When: Thurs 23rd of Apr, 1:00pm
Where: This seminar will be presented online, RSVP here.
Speaker: Robin Vujanic
Title: Computationally Efficient Dynamic Traffic Optimisation Of Railway Systems
Abstract: In this seminar, we discuss traffic optimisation for railway systems. These can be seen as multi-agent systems with movement constraints entailing logic conditions (e.g., precedence of utilisation of specific railway tracks) and, as such, the underlying optimisation programs are large NP-hard models. To limit computational complexity, we reduce optimisation horizons. This however makes trains “blind” to the presence of each other beyond the limits of these reduced horizons, with the potential to result in deadlocking. We present an approach to address this shortcoming borrowing notions from control systems theory. We also discuss other complexity reduction mechanisms enabled by this result.
We cover examples illustrating cases where the optimisation models determine traffic patterns that, according to feedback we received form several train controllers, surpass human ability. We also briefly touch upon challenges of deploying these automation techniques in real life in a commercial setting involving a large freight network owned by Rio Tinto.

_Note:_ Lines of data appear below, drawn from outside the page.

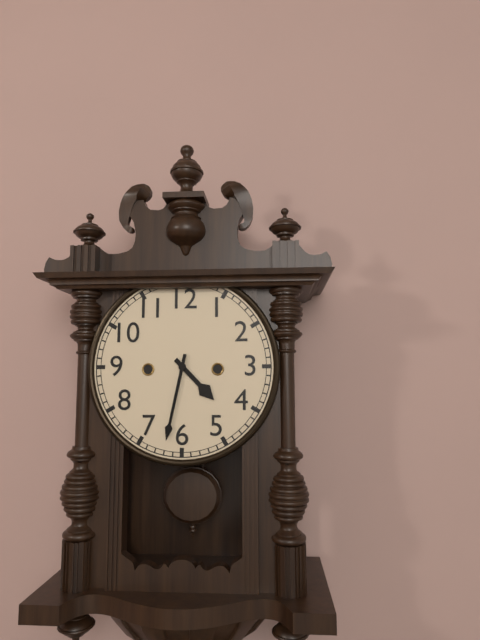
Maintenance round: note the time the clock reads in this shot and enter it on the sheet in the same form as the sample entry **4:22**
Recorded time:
**4:32**
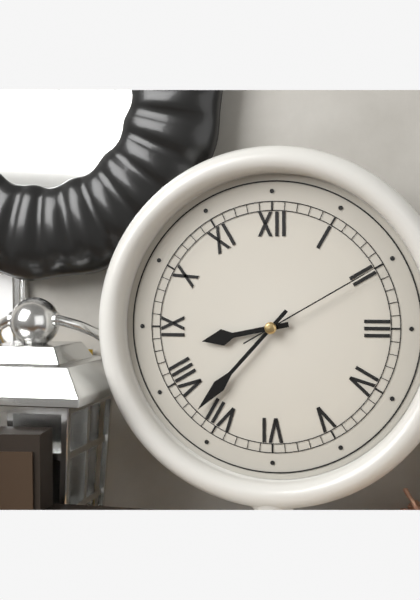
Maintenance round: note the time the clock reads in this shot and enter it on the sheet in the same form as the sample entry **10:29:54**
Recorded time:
**8:37:10**
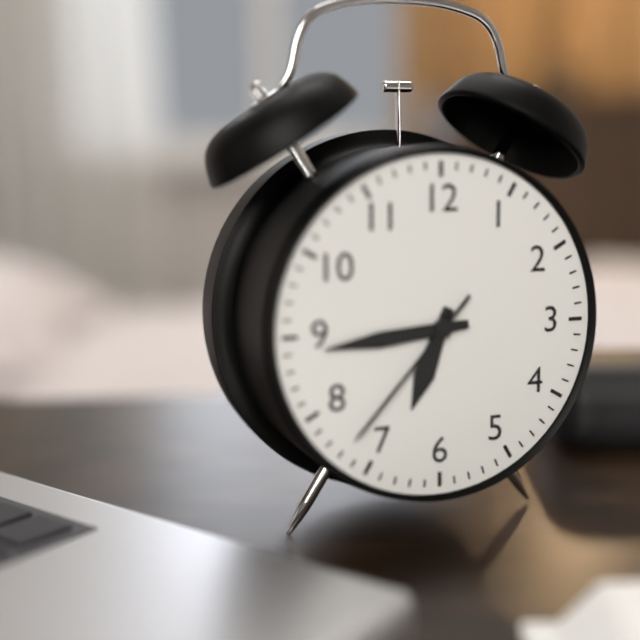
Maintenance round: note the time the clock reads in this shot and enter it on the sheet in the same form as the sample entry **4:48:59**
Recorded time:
**6:44:37**
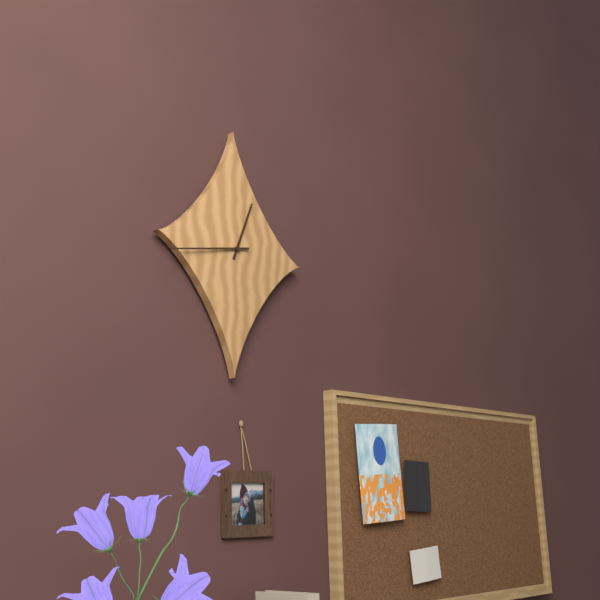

We also take this opportunity to briefly present current open opportunities for work / collaboration at RTCMA.
Bio: Robin completed his PhD at ETH Zurich, Department of Electrical Engineering and Information Technology, under the supervision of Prof. Manfred Morari. His research focuses on the application of mathematical optimisation techniques, as well as computational methods for handling large scale systems and contexts subject to uncertainty. He has been Research Fellow at the Rio Tinto Centre for Mine Automation since 2016, and became team lead for the project “Pit to Port Optimisation” in 2019.